Mage is the saga of Kevin Matchstick, and an exploration and updating of the Hero’s Journey as told with both superhero and mythological archtypes. Above all that of course it’s damned entertaining and makes the reader think, that last thing might be what Howard Chaykin was after in Hysteria, but failed ultimately. This zero issue has kevin hunting an enemy and he crosses paths with very 1990s Image-type hero, almost a parody, and it was quite readable and fun. I may have to not only give Defined another shot, but also pick this new series up as well.
To celebrate the release of Denied, Image has also released this week, the trade collection of Mage: The Hero Discovered, so if you need to catch up, or have never experienced Mage before, pick this up.
Before I was able to read, I loved Sergio Aragones. From his cartoons in the margins of Mad magazine to the paperbacks full of folks ‘mad about’ something, I loved his stuff. It rocked my world however when he came out with a barbarian comic during my college days, I grooved on Groo the Wanderer. First created in 1978, Groo now continues on with its fifth publisher, Dark Horse. The Wanderer gets around.
In Groo: Play of the Gods, Aragones continues the tale of the cartoonish barbarian and his dog, with Mark Evanier doing whatever it is he has always done with the feature (I kid, translation and co-writing is the gig). It has been a while since I read this character but I slide back into its groove easily and happily. After a couple great gags, Groo unwittingly stumbles into not only a holy war, but a clash of gods, and cheese dip too, of course. And again, I can’t help but note that another comic bests Hysteria, this one with a discussion of religion, albeit couched in laughs. Groo is always recommended.
I was never a fan of Rob Liefeld, and when Image Comics was on the rise, and over-muscled superheroes with giant guns on their shoulders were in vogue, I was retreating comics.
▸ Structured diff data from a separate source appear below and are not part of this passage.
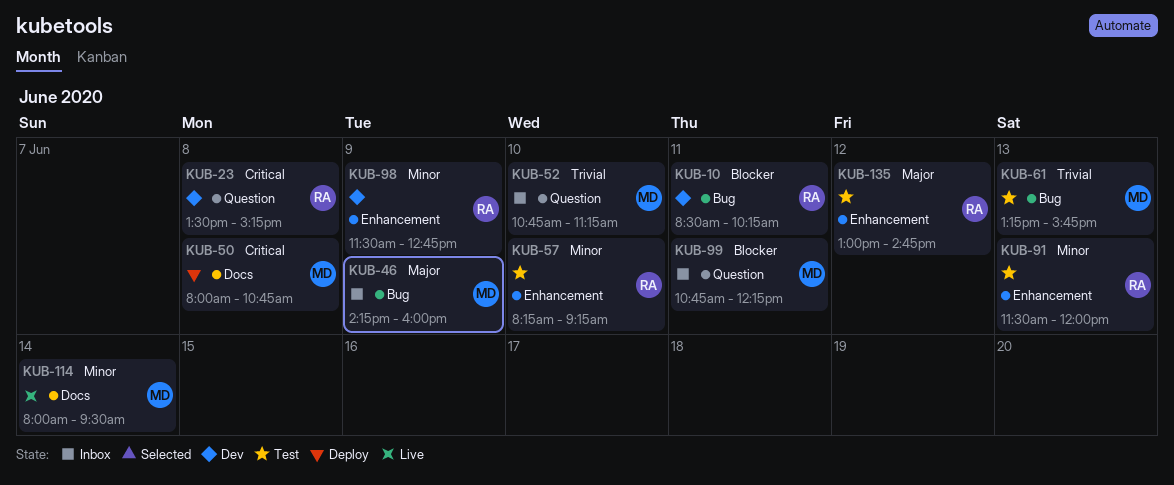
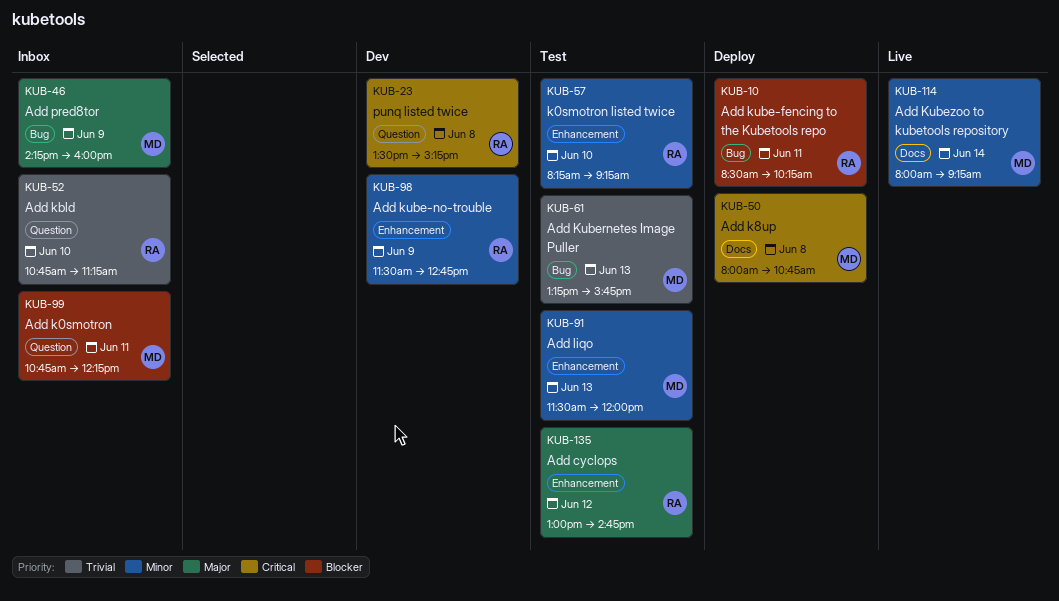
KUB-10, status: Dev -> Deploy
KUB-52, owner: MD -> RA
KUB-91, owner: RA -> MD
KUB-114, ends: 09:30 -> 09:15

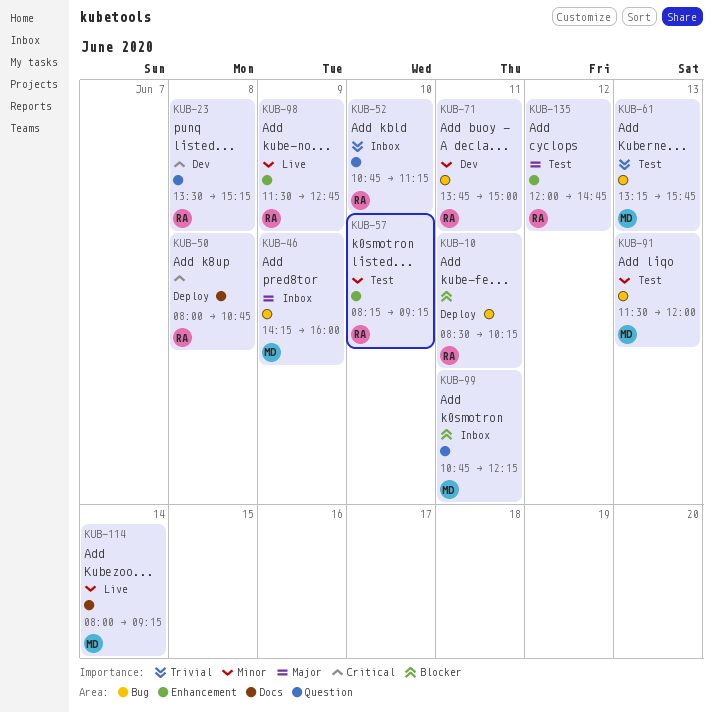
KUB-50, owner: MD -> RA
KUB-71: none -> present
KUB-91, label: Enhancement -> Bug
KUB-98, status: Dev -> Live
KUB-135, begins: 13:00 -> 12:00

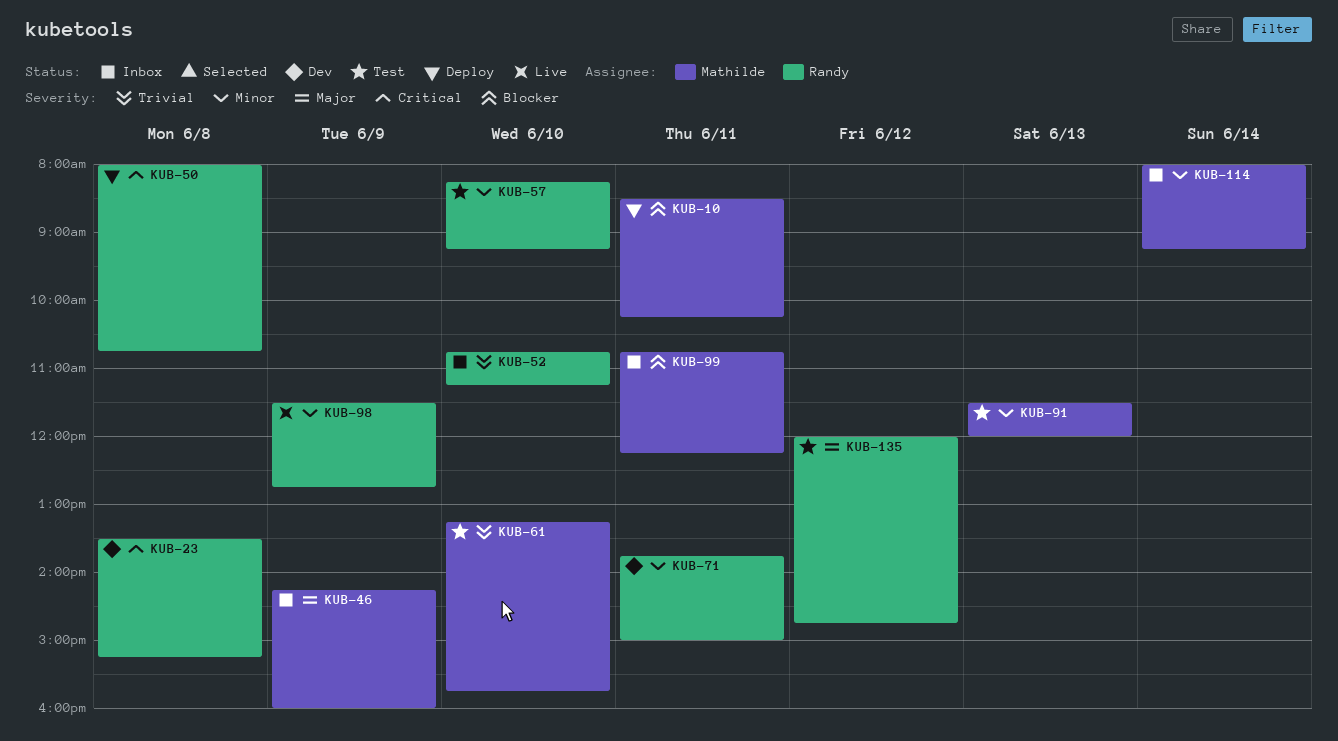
KUB-10, owner: Randy -> Mathilde
KUB-61, day: Jun 13 -> Jun 10
KUB-114, status: Live -> Inbox

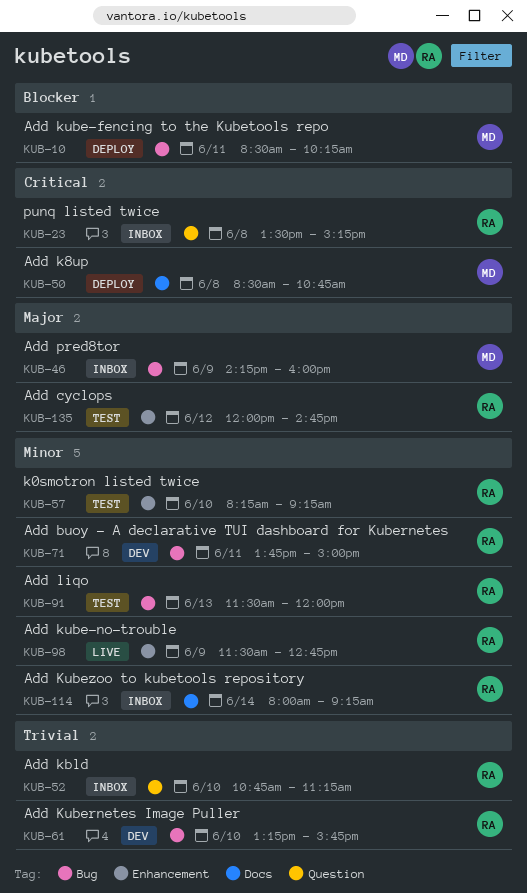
KUB-23, status: Dev -> Inbox
KUB-50, owner: Randy -> Mathilde
KUB-50, begins: 08:00 -> 08:30
KUB-61, status: Test -> Dev
KUB-61, owner: Mathilde -> Randy
KUB-91, owner: Mathilde -> Randy
KUB-99: present -> none
KUB-114, owner: Mathilde -> Randy

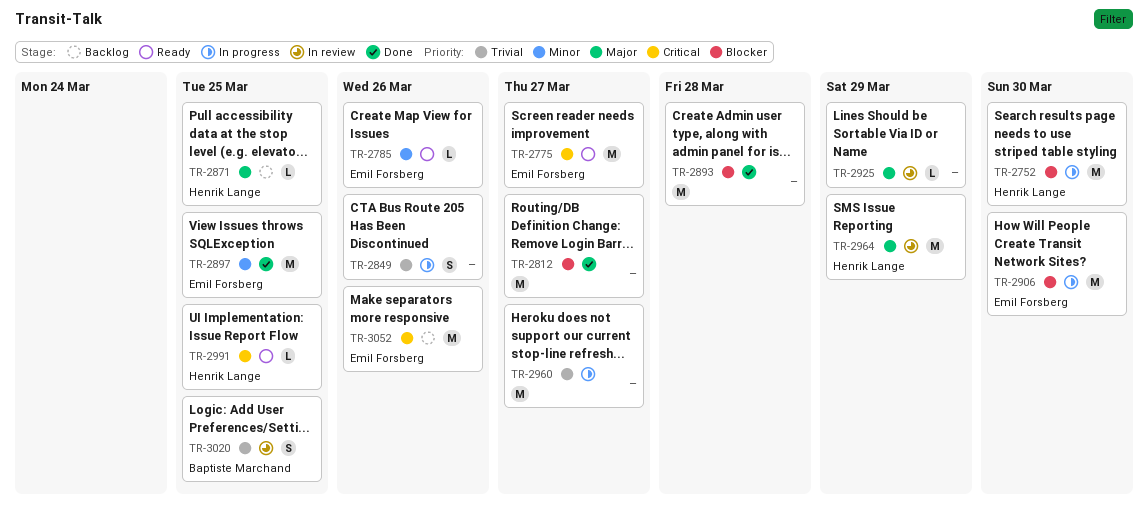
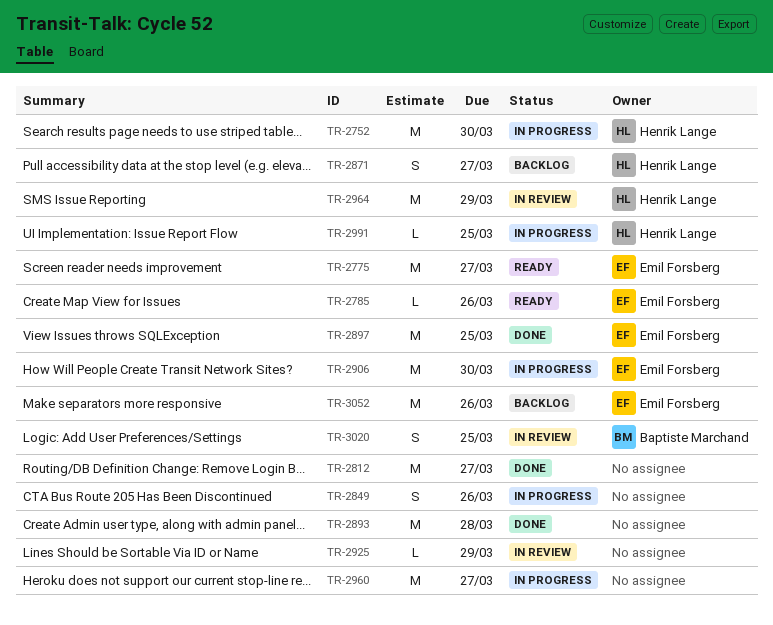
TR-2871, estimate: L -> S
TR-2871, due: Mar 25 -> Mar 27
TR-2991, status: Ready -> In progress

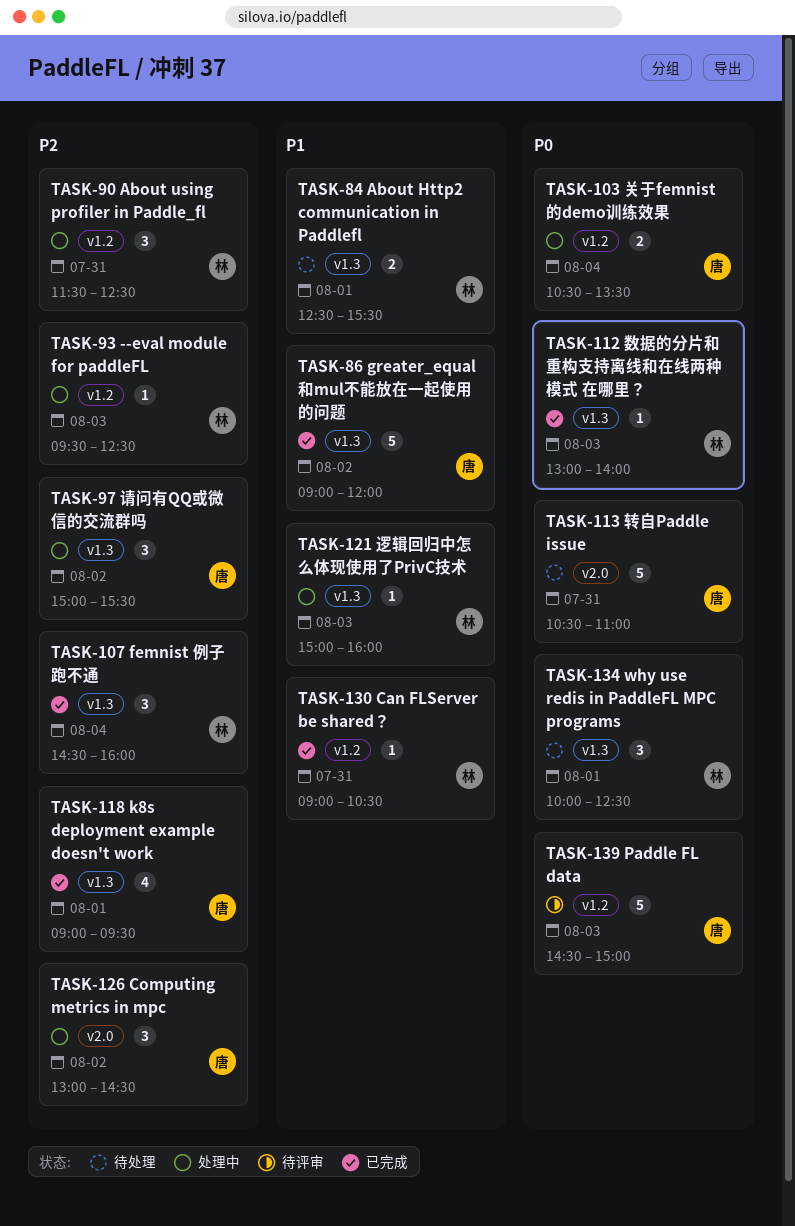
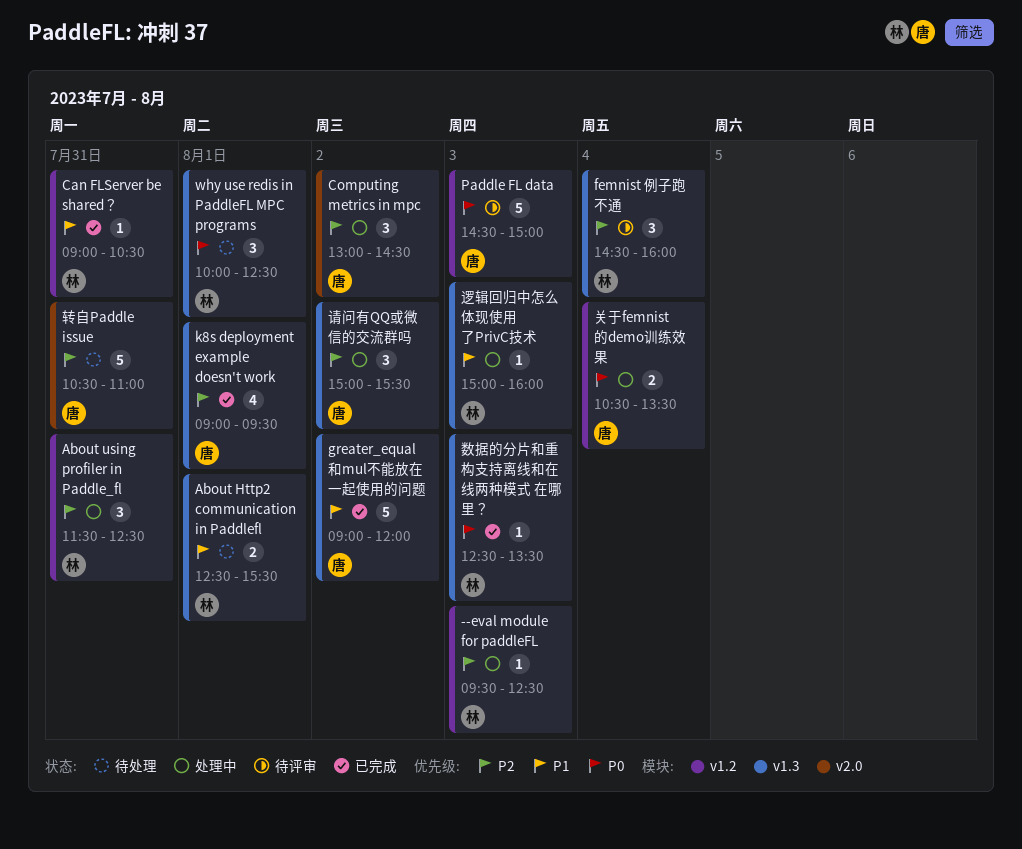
femnist 例子跑不通, status: 已完成 -> 待评审
数据的分片和重构支持离线和在线两种模式 在哪里？, begins: 13:00 -> 12:30
数据的分片和重构支持离线和在线两种模式 在哪里？, ends: 14:00 -> 13:30
转自Paddle issue, priority: P0 -> P2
I saw shelves full of psychotic Batman, dead Superman, reborn Avengers, and unrecognizable X-Men, and I bailed. Only things like Starman and the aforementioned Sandman Mystery Theatre brought me back into the fold. So I was gone from the world of comics when things like Youngblood showed up the first time. I can barely believe that enough time has passed that one of the foundations of Image is making a comeback already. I’m old.
To celebrate the 25th anniversary of its introduction of Image, this newest incarnation of Youngblood is a new team rising from the ashes of the old, created to rescue a hero gone missing. The charm of Youngblood was the concept of superheroes treated as celebrities, and that vibe isn’t lost in the new version. And while it’s a new team, there is also the whole getting-the-band-back-together thing going on as well. It’s not bad, and that’s coming from someone with no emotional or nostalgic attachment to these characters or concept, but I’m sure it’s a hit for folks who dug the original. Buy or not, your mileage may vary.
The latest issue of TwoMorrows’ Back Issue is definitely worth a look this month. Among the goodies inside this one are features on some of the cool DC Comics of the 1980s like the sadly forgotten Electric Warrior, the amazing comic unrelated to Michael Jackson Thriller (a favorite, and one of the best, underappreciated comics of the time), the Secret Origins series that helped re-organize the post-Crisis heroes and villains of the DC Universe, and the weekly anthology version of Action Comics, a grand experiment that was blasted by critics, but contained some very cool stories. Also in this issue, there’s a look at DC Challenge, that is seeing some play today in the current Kamandi Challenge, check it out!